CD Reviews (The Straits Times, February 2016)




MAHLER Symphony No.2 “Resurrection”

Arrangement for 4 hands 
by Bruno Walter
  Nakazawa & Athavale (Piano)
  Naxos 8.573350 / ****

Arrangement for 8 hands 
by Heinrich von Bocklet
  Cutting, Turner, Emmerson & Kelly 
  (2 Pianos)
  Melba 301144 / ****1/2

A symphony by Gustav Mahler hardly qualifies to be an obscure classic these days, but arrangements of his symphonies for piano are still rarities. These were transcribed mostly for the purpose of study as well as home entertainment by skilled amateurs. 

Here are two world premiere recordings for piano of Mahler's Second Symphony, called the Resurrection Symphony because its choral finale makes use of Klopstock's poem Die Auferstehung (The Resurrection) as the culmination of a journey from death to redemption. This is a 5-movement work, opening with a funeral march, ponders with life's vagaries before an apocalyptic but ultimately victorious ending.

Voices are dispensed with but the musical architecture and narrative still captivates. Mahler disciple and conductor Bruno Walter's version of piano duet offers the bare bones but does not skimp on the harmonic subtleties or dynamic pacing of the original. Heinrich von Bocklet's edition for 2 pianos provides a fuller sound and more details beyond the skeletal framework. It is a wonder how four different performers in this Australian recording could coordinate their resources as skilfully as they do. 

The Walter recording is the slightly swifter of the two, clocking in at just over 76 minutes. Both are worth experiencing, if only to take a break from the orchestra's glorious excesses. 



MUSIC OF SPRING
Singapore Chinese Orchestra / Yeh Tsung
SCO Recordings / ****

Chinese New Year music, you either love it or loathe it, especially when it comes blaring out through supermarket loudspeakers. This 51-minute long anthology from the Singapore Chinese Orchestra conducted by its Music Director Yeh Tsung is rather special because it includes perennial favourites and provides a Singaporean twist. 

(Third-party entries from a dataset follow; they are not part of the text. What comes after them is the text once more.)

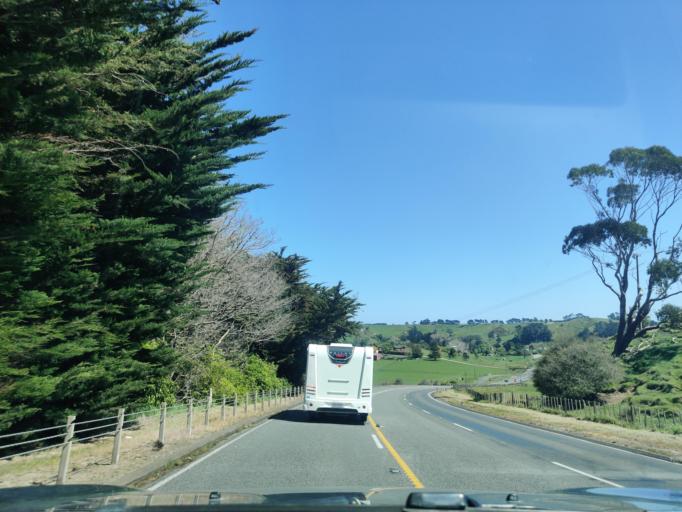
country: NZ
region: Taranaki
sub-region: South Taranaki District
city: Patea
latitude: -39.8108
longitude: 174.7430
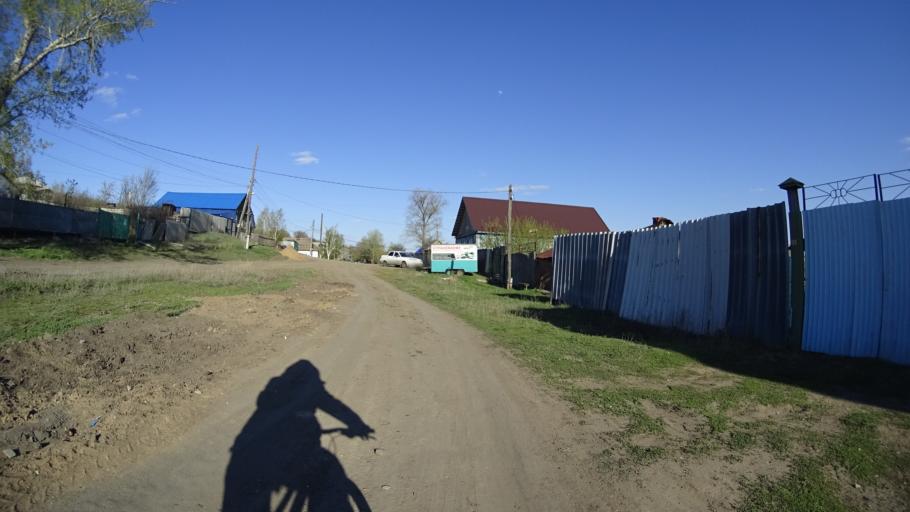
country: RU
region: Chelyabinsk
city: Troitsk
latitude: 54.0984
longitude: 61.5446
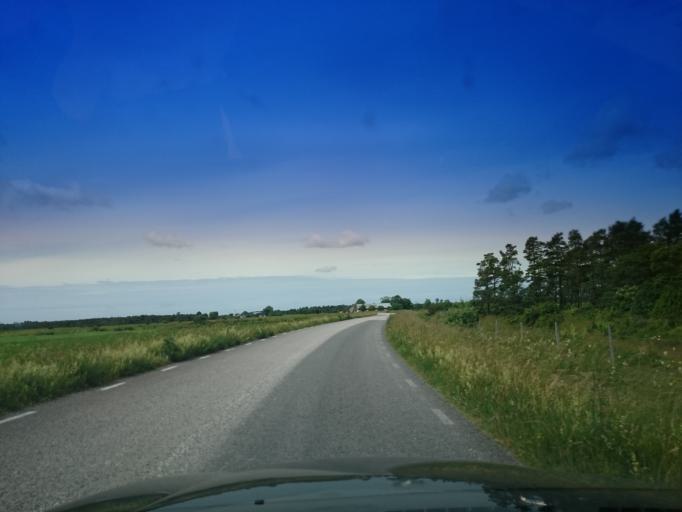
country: SE
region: Gotland
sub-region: Gotland
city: Hemse
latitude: 57.2527
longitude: 18.5794
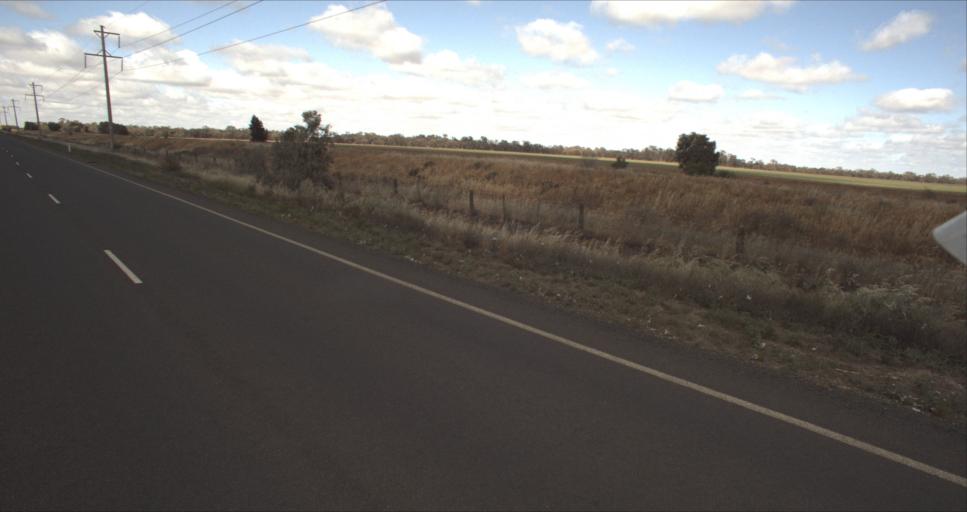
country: AU
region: New South Wales
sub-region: Murrumbidgee Shire
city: Darlington Point
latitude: -34.5357
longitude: 146.1731
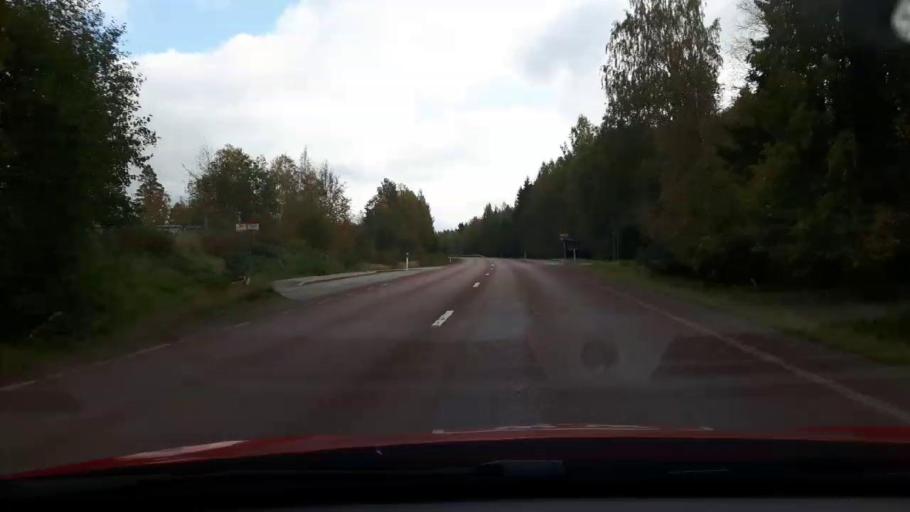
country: SE
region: Gaevleborg
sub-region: Ljusdals Kommun
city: Jaervsoe
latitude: 61.6386
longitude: 16.2404
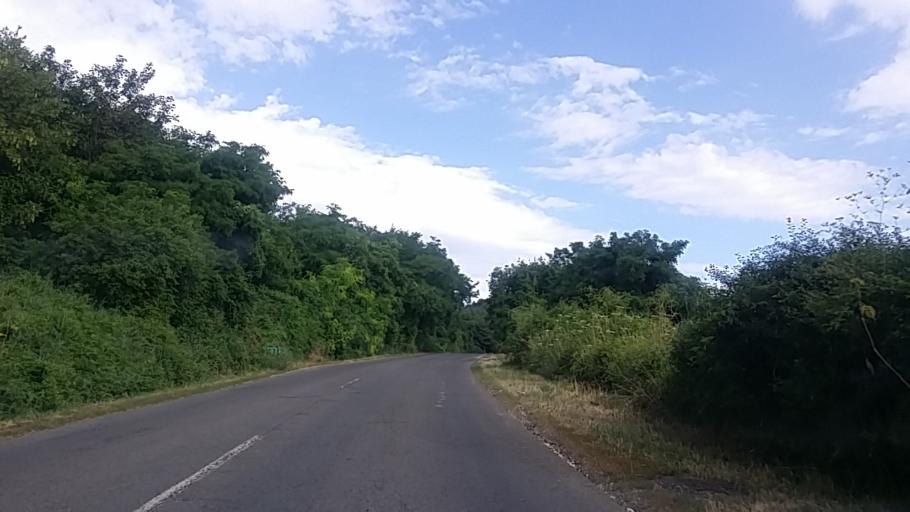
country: HU
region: Pest
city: Kosd
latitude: 47.8196
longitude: 19.2347
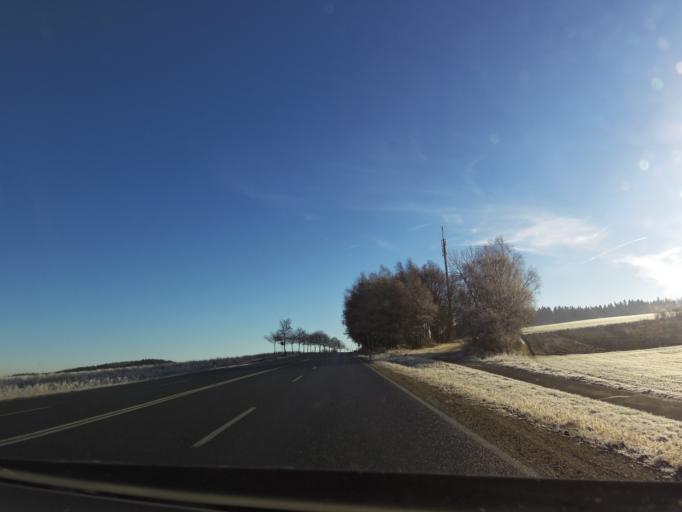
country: DE
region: Bavaria
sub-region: Upper Franconia
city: Bad Alexandersbad
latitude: 50.0184
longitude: 12.0374
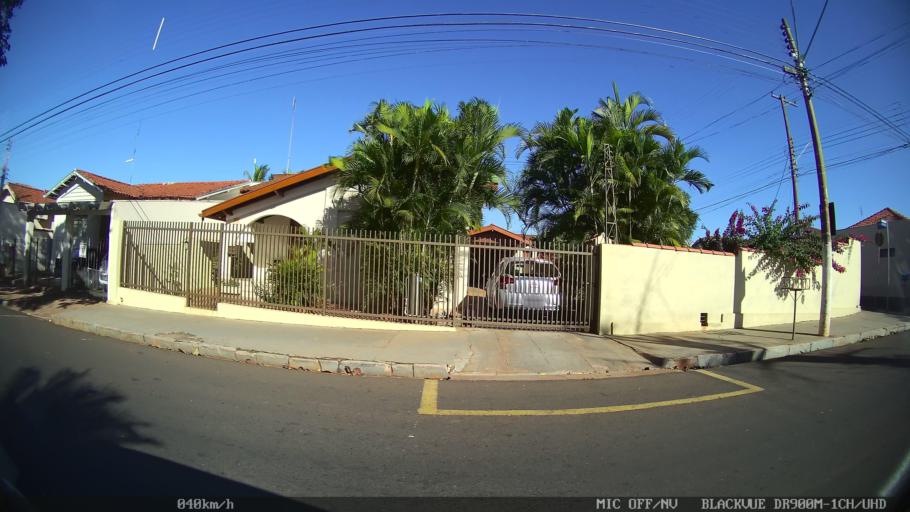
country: BR
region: Sao Paulo
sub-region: Olimpia
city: Olimpia
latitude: -20.7460
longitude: -48.9137
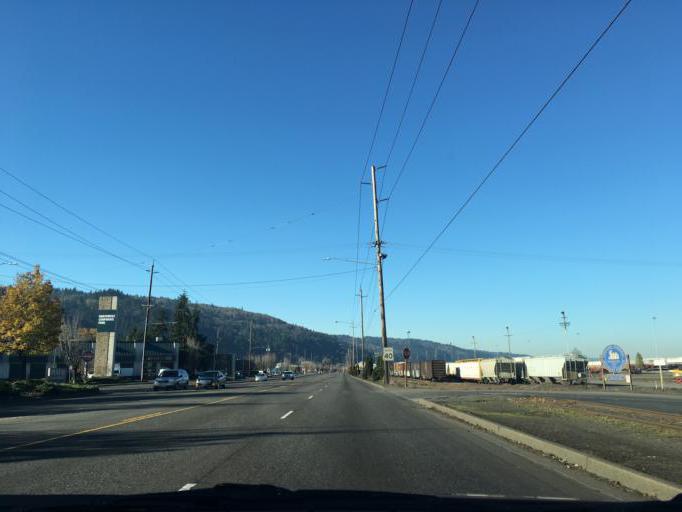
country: US
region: Oregon
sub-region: Multnomah County
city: Portland
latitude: 45.5472
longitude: -122.7127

Popular hits like Li Huan Zhi's Spring Festival Overture and Peng Xiu Wen's Zhen Yue Yuan Xiao (Lantern Festival) are the ubiquitous rousers that set the mood. Tan Dun's Shi Ban Yao Gao is percussive, martial, ceremonial and employs the voices of the orchestra's men.

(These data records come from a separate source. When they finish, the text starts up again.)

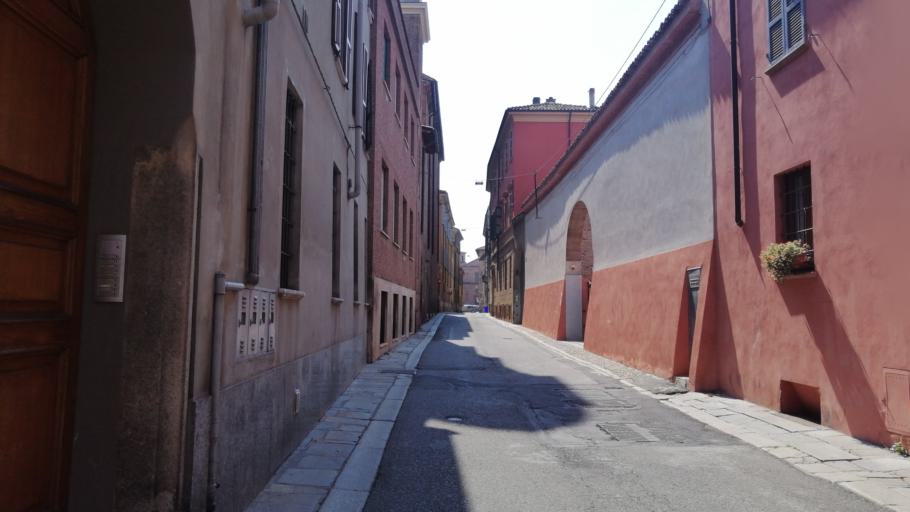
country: IT
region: Emilia-Romagna
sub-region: Provincia di Piacenza
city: Piacenza
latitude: 45.0533
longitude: 9.6973
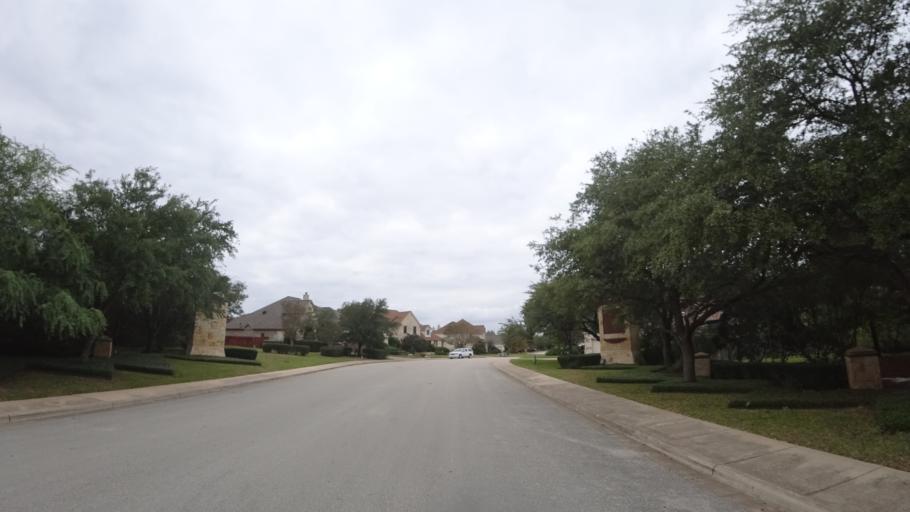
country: US
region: Texas
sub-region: Travis County
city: Bee Cave
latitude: 30.3113
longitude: -97.9250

Two movements from Gu Guan Ren's Singapore Glimpses, Niu Che Shui (Kreta Ayer) and Jie Ri (Festival) sound unexpectedly exotic. The latter employs Chinese, Malay and Indian themes, and might even be mistaken for something out of Central Asia. Lin Wei Hua's Gong Xi Fa Cai delights in reedy bird calls from the suona but the campest number is Law Wai Lun's He Xin Nian medley. 

His transcription unabashedly relives the outlandish sounds of a 1960s Geylang cabaret in songs like Chai Shen Dao and Ying Chun Hua, and has the inevitable Gong Xi Gong Xi dressed up as a sultry tango. Have fun.